Enabling DKIM and SPF records helps ensure that links are not scanned. These email authentication protocols decrease the likelihood that the link expanders will flag emails from your Zendesk account for inspection.
If you have set up SPF and DKIM and are still seeing issues, there are two workflow options to resolve the issue.
Modify your survey automation
Create your own survey
Modify your survey automation to not include direct response links
By default, the Request customer satisfaction rating (system automation) includes a block with both the good and bad response links. Switch this out for a placeholder that contains a link to a separate page with these options instead.
To modify your survey
- In Admin Center, navigate to the Automations page.
- Locate the Request customer satisfaction rating automation, and click on the automation to edit.
- Scroll down to Perform these actions to locate the Email body section.
- Locate the
{{satisfaction.rating_section}}
placeholder and replace it with{{satisfaction.rating_url}}
.
For more information on placeholders available in Zendesk Support, see the article: Zendesk Support placeholders reference.
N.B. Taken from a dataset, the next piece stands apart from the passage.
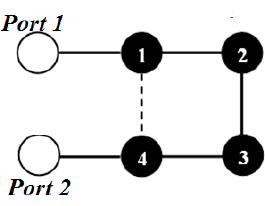
FIGURE 10. Schematic of all resonators (1, 2, 3 and 4) in final step (step four: completion of all stages) .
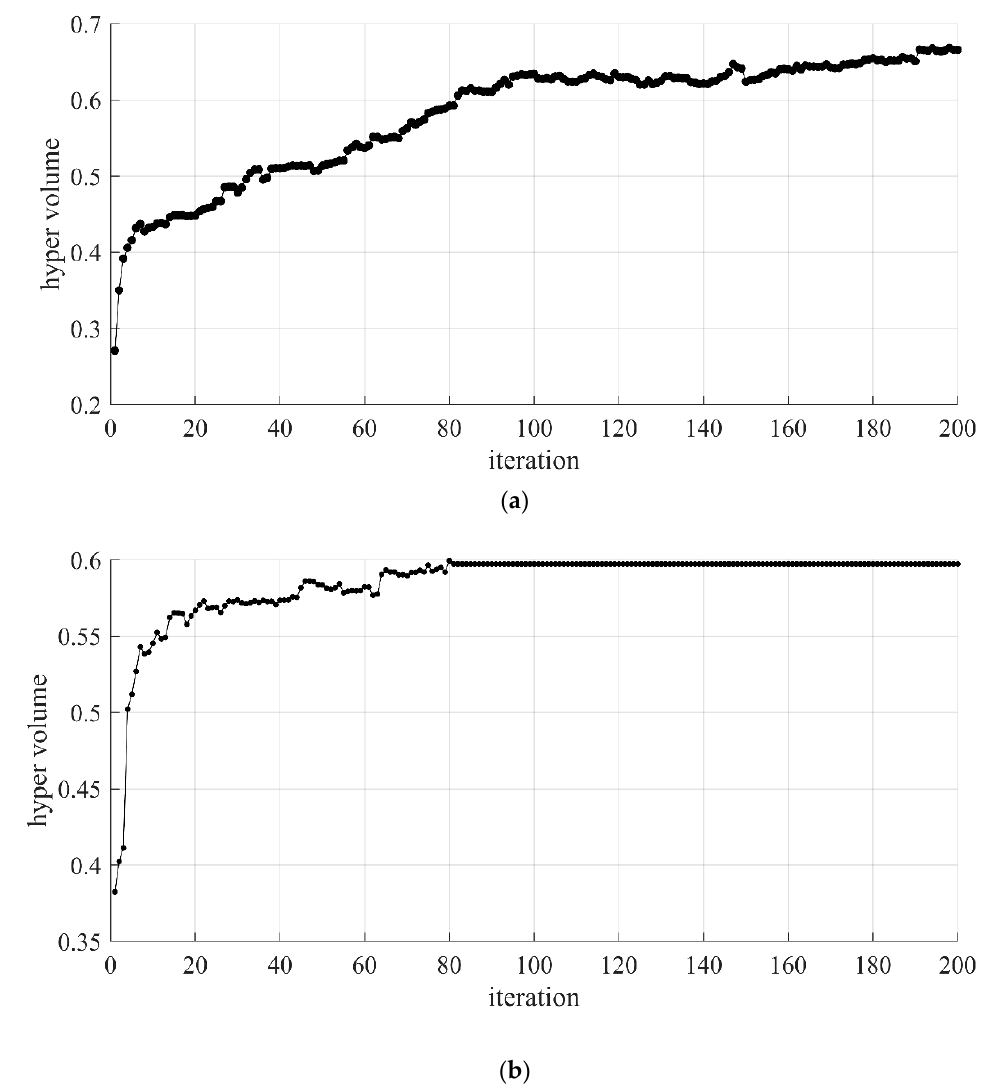
Figure 8. Hypervolume history for the convergence rate of the optimizers in ( a ) Case. I. and ( b ) Case. II.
Create your own satisfaction survey and use the Satisfaction Rating Endpoint
If you are comfortable with writing custom code, you can make your own survey and use the Satisfaction Rating endpoint to feed the results into your Zendesk. This will ensure that you can still use Zendesk reporting on the CSAT survey. With a custom survey, you can add a verification step to thwart the link expanders.
65 Comments
We've also seen a sudden influx of these in the past few weeks. When we reach out to clients on what we could do better, they have all said they didn't select the bad feedback. Looking at the Zendesk Events, all of them have come in on the hour or at half past - so seems like some kind of scheduled automation is doing this? I'll raise a ticket with Zendesk support, but sounds like we're not the only Zendesk customer having this issue.
Scott Patterson I'm one of the Product team here at Zendesk. I just wanted to respond and clarify that it's not a scheduled automation causing this. There is a scheduled automation running to send CSAT surveys out once an hour, but what's happening is some portion of these are likely being scanned by anti-virus software running on the recipient's mail server. The guidance in this article should be followed as to how you mitigate or prevent this from happening completely.
Scott Allison, maybe a naive question - but if a anti-virus software scanning is causing the trigger - doesn't it leave evidence in the http request header, like a specific user-agent, or other parameter that is not found in a human-generated traffic?
If so, can't you use these hints to filter out this activity?
Changing CSAT from good and bad to a link will solve the problem, but it will decrease the number of responses.
It is not an ideal solution.
I would select good in a survey but not click on a survey link where the survey could be from one to many questions...
Isn't there any option to add a hidden void button before the survey options so an antivirus would not check any of the options?
Tal Admon We did look at various pieces of meta data including the ones you mentioned but this wasn't a magic bullet. There was only one such piece of software that was actually identifying themselves with a unique user agent, others were just appearing like any other browser.